HIV (human immunodeficiency virus) is a virus which causes AIDS (acquired immune deficiency syndrome) by attacking helper T cells and interfering with their function, reducing the amount of T helper cells in the blood. Without a sufficient number of T helper cells the immune system cannot stimulate enough B cells to produce enough antibodies to combat pathogens/enough cytotoxic T cells to kill infected cells. This means the body is unable to produce enough of an immune response, and this also makes the patient more susceptible to cancers and other infections. It is these infections/diseases that cause death, not the AIDS itself.

HIV belongs to a group of viruses known as retroviruses. The structure:

• Lipid envelope
• Attachment proteins
• Capsid
• Two single strands of RNA
• Enzymes (including reverse transcriptase which catalyses the production of DNA and RNA)

HIV cannot replicate itself as it is a virus. It replicates by...

• HIV enters the bloodstream and circulates around the body
• A protein on HIV binds to a protein on helper T cells
• The capsid fuses with the cell-surface membrane of the T helper cell
• RNA and enzymes enter the T helper cell and the reverse transcriptase converts the viral RNA into DNA (so the host cell can read it).
• This DNA is inserted into the host cells DNA in the nucleus. This DNA creates mRNA which contains instructions for creating new viral proteins and RNA for the new HIVs
• mRNA passes out of the nucleus and it is read and proteins are made
• HIV particles break away from the T helper cell and take a piece of it's cell-surface membrane with it which forms the new lipid envelope.

We also need to know about ELISA testing, not sure where to put it so here it is:

ELISA (enzyme linked immunosorbant assay) uses antibodies to quantify the amount of a protein in a sample. It is useful in both allergen and drug tests. Here is an example of how it works when testing for antigens:

• Apply a sample to the surface of a slide
• Wash the surface to remove any unattached antigens
• Add the antibody that is specific to the antigen, leave for a little bit so the two can bind together
• Wash the surface (again) to remove excess/unbound antibodies
• Add a second antibody that has an enzyme attached to it. This will bind with the first antibody
• Add the colourless substrate of the enzyme
• When the enzyme acts on the substrate, colour is produced
• The amount of antigen present is proportional to the intensity of the colour of the final solution.

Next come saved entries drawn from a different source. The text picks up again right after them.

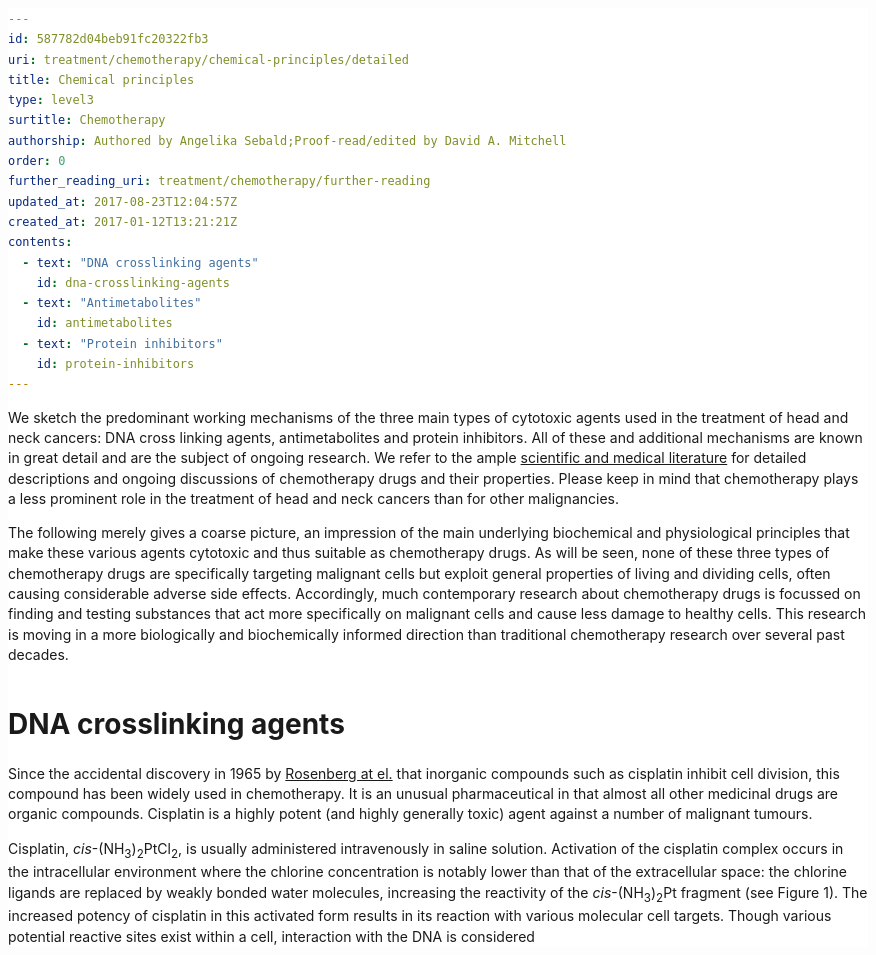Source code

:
 ```yaml
---
id: 587782d04beb91fc20322fb3
uri: treatment/chemotherapy/chemical-principles/detailed
title: Chemical principles
type: level3
surtitle: Chemotherapy
authorship: Authored by Angelika Sebald;Proof-read/edited by David A. Mitchell
order: 0
further_reading_uri: treatment/chemotherapy/further-reading
updated_at: 2017-08-23T12:04:57Z
created_at: 2017-01-12T13:21:21Z
contents:
  - text: "DNA crosslinking agents"
    id: dna-crosslinking-agents
  - text: "Antimetabolites"
    id: antimetabolites
  - text: "Protein inhibitors"
    id: protein-inhibitors
---
```


<p>We sketch the predominant working mechanisms of the three main
    types of cytotoxic agents used in the treatment of head and
    neck cancers: DNA cross linking agents, antimetabolites and
    protein inhibitors. All of these and additional mechanisms
    are known in great detail and are the subject of ongoing
    research. We refer to the ample <a href="/treatment/chemotherapy/further-reading">scientific and medical literature</a>    for detailed descriptions and ongoing discussions of chemotherapy
    drugs and their properties. Please keep in mind that chemotherapy
    plays a less prominent role in the treatment of head and
    neck cancers than for other malignancies.</p>
<p>The following merely gives a coarse picture, an impression of
    the main underlying biochemical and physiological principles
    that make these various agents cytotoxic and thus suitable
    as chemotherapy drugs. As will be seen, none of these three
    types of chemotherapy drugs are specifically targeting malignant
    cells but exploit general properties of living and dividing
    cells, often causing considerable adverse side effects. Accordingly,
    much contemporary research about chemotherapy drugs is focussed
    on finding and testing substances that act more specifically
    on malignant cells and cause less damage to healthy cells.
    This research is moving in a more biologically and biochemically
    informed direction than traditional chemotherapy research
    over several past decades.</p>
<h1 id="dna-crosslinking-agents">DNA crosslinking agents</h1>
<p>Since the accidental discovery in 1965 by <a href="/treatment/chemotherapy/further-reading">Rosenberg at el.</a>    that inorganic compounds such as cisplatin inhibit cell division,
    this compound has been widely used in chemotherapy. It is
    an unusual pharmaceutical in that almost all other medicinal
    drugs are organic compounds. Cisplatin is a highly potent
    (and highly generally toxic) agent against a number of malignant
    tumours.</p>
<p>Cisplatin, <i>cis</i>-(NH<sub>3</sub>)<sub>2</sub>PtCl<sub>2</sub>,
    is usually administered intravenously in saline solution.
    Activation of the cisplatin complex occurs in the intracellular
    environment where the chlorine concentration is notably lower
    than that of the extracellular space: the chlorine ligands
    are replaced by weakly bonded water molecules, increasing
    the reactivity of the <i>cis</i>-(NH<sub>3</sub>)<sub>2</sub>Pt
    fragment (see Figure 1). The increased potency of cisplatin
    in this activated form results in its reaction with various
    molecular cell targets. Though various potential reactive
    sites exist within a cell, interaction with the DNA is considered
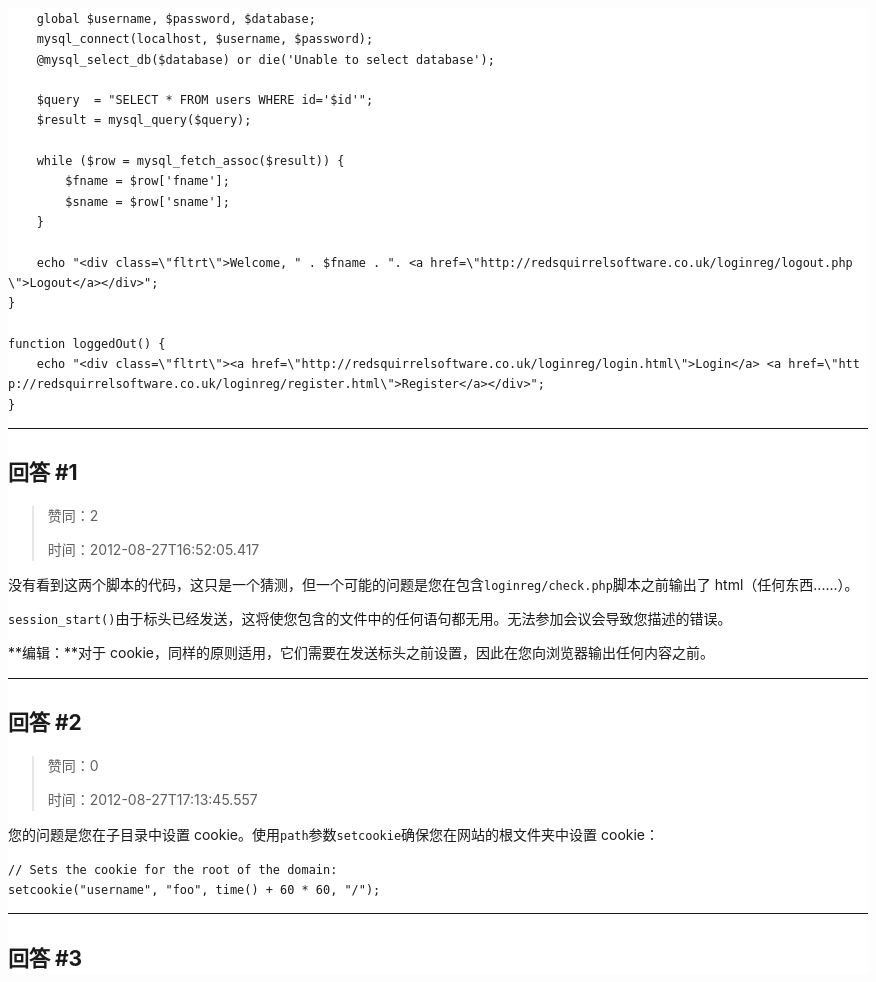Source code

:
 ```
    global $username, $password, $database;
    mysql_connect(localhost, $username, $password);
    @mysql_select_db($database) or die('Unable to select database');

    $query  = "SELECT * FROM users WHERE id='$id'";
    $result = mysql_query($query);

    while ($row = mysql_fetch_assoc($result)) {
        $fname = $row['fname'];
        $sname = $row['sname'];
    }

    echo "<div class=\"fltrt\">Welcome, " . $fname . ". <a href=\"http://redsquirrelsoftware.co.uk/loginreg/logout.php\">Logout</a></div>";
}

function loggedOut() {
    echo "<div class=\"fltrt\"><a href=\"http://redsquirrelsoftware.co.uk/loginreg/login.html\">Login</a> <a href=\"http://redsquirrelsoftware.co.uk/loginreg/register.html\">Register</a></div>";
} 
```

* * *

## 回答 #1

> 赞同：2
> 
> 时间：2012-08-27T16:52:05.417

没有看到这两个脚本的代码，这只是一个猜测，但一个可能的问题是您在包含`loginreg/check.php`脚本之前输出了 html（任何东西......）。

`session_start()`由于标头已经发送，这将使您包含的文件中的任何语句都无用。无法参加会议会导致您描述的错误。

**编辑：**对于 cookie，同样的原则适用，它们需要在发送标头之前设置，因此在您向浏览器输出任何内容之前。

* * *

## 回答 #2

> 赞同：0
> 
> 时间：2012-08-27T17:13:45.557

您的问题是您在子目录中设置 cookie。使用`path`参数`setcookie`确保您在网站的根文件夹中设置 cookie：

```
// Sets the cookie for the root of the domain:
setcookie("username", "foo", time() + 60 * 60, "/"); 
```

* * *

## 回答 #3

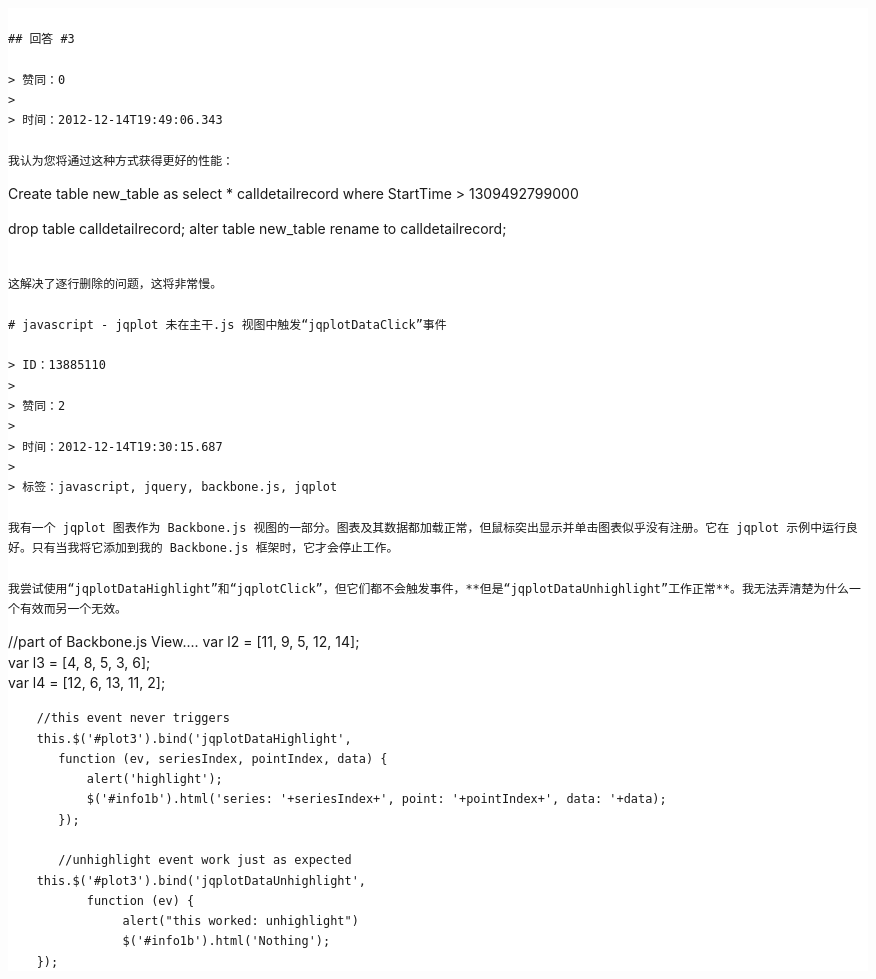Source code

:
 ```

## 回答 #3

> 赞同：0
> 
> 时间：2012-12-14T19:49:06.343

我认为您将通过这种方式获得更好的性能：

```
Create table  new_table as select *  calldetailrecord where StartTime > 1309492799000

drop table calldetailrecord;
alter table new_table rename to calldetailrecord; 
```

这解决了逐行删除的问题，这将非常慢。

# javascript - jqplot 未在主干.js 视图中触发“jqplotDataClick”事件

> ID：13885110
> 
> 赞同：2
> 
> 时间：2012-12-14T19:30:15.687
> 
> 标签：javascript, jquery, backbone.js, jqplot

我有一个 jqplot 图表作为 Backbone.js 视图的一部分。图表及其数据都加载正常，但鼠标突出显示并单击图表似乎没有注册。它在 jqplot 示例中运行良好。只有当我将它添加到我的 Backbone.js 框架时，它才会停止工作。

我尝试使用“jqplotDataHighlight”和“jqplotClick”，但它们都不会触发事件，**但是“jqplotDataUnhighlight”工作正常**。我无法弄清楚为什么一个有效而另一个无效。

```
//part of Backbone.js View....
        var l2 = [11, 9, 5, 12, 14];    
        var l3 = [4, 8, 5, 3, 6];    
        var l4 = [12, 6, 13, 11, 2]; 

        //this event never triggers
        this.$('#plot3').bind('jqplotDataHighlight',         
           function (ev, seriesIndex, pointIndex, data) { 
               alert('highlight');           
               $('#info1b').html('series: '+seriesIndex+', point: '+pointIndex+', data: '+data);        
           }); 

           //unhighlight event work just as expected  
        this.$('#plot3').bind('jqplotDataUnhighlight',         
               function (ev) {
                    alert("this worked: unhighlight")            
                    $('#info1b').html('Nothing');        
        });
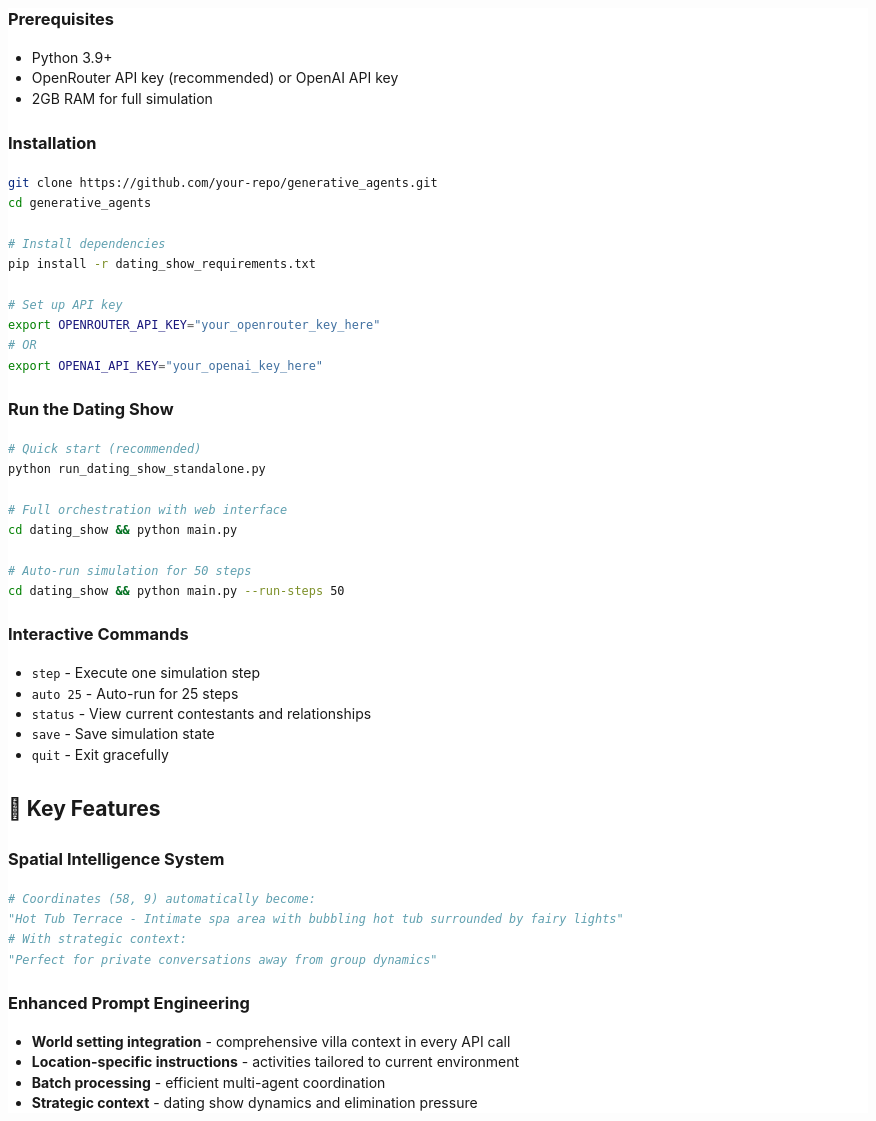 ### **Prerequisites**
- Python 3.9+
- OpenRouter API key (recommended) or OpenAI API key
- 2GB RAM for full simulation

### **Installation**
```bash
git clone https://github.com/your-repo/generative_agents.git
cd generative_agents

# Install dependencies
pip install -r dating_show_requirements.txt

# Set up API key
export OPENROUTER_API_KEY="your_openrouter_key_here"
# OR
export OPENAI_API_KEY="your_openai_key_here"
```

### **Run the Dating Show**
```bash
# Quick start (recommended)
python run_dating_show_standalone.py

# Full orchestration with web interface
cd dating_show && python main.py

# Auto-run simulation for 50 steps
cd dating_show && python main.py --run-steps 50
```

### **Interactive Commands**
- `step` - Execute one simulation step
- `auto 25` - Auto-run for 25 steps  
- `status` - View current contestants and relationships
- `save` - Save simulation state
- `quit` - Exit gracefully

## 🎯 **Key Features**

### **Spatial Intelligence System**
```python
# Coordinates (58, 9) automatically become:
"Hot Tub Terrace - Intimate spa area with bubbling hot tub surrounded by fairy lights"
# With strategic context:
"Perfect for private conversations away from group dynamics"
```

### **Enhanced Prompt Engineering**
- **World setting integration** - comprehensive villa context in every API call
- **Location-specific instructions** - activities tailored to current environment
- **Batch processing** - efficient multi-agent coordination
- **Strategic context** - dating show dynamics and elimination pressure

Unfortunately, we cannot use antibiotics against viruses. This is because one way in which viruses work is by inhibiting enzymes required for the synthesis of peptide cross-bridges in cell walls. This means that, in bacteria, they can no longer withstand osmotic pressure as their cell wall is very weak and they burst. However, viruses do not have a cell wall. They also do not have any metabolic mechanisms that the antibiotic might be able to disrupt.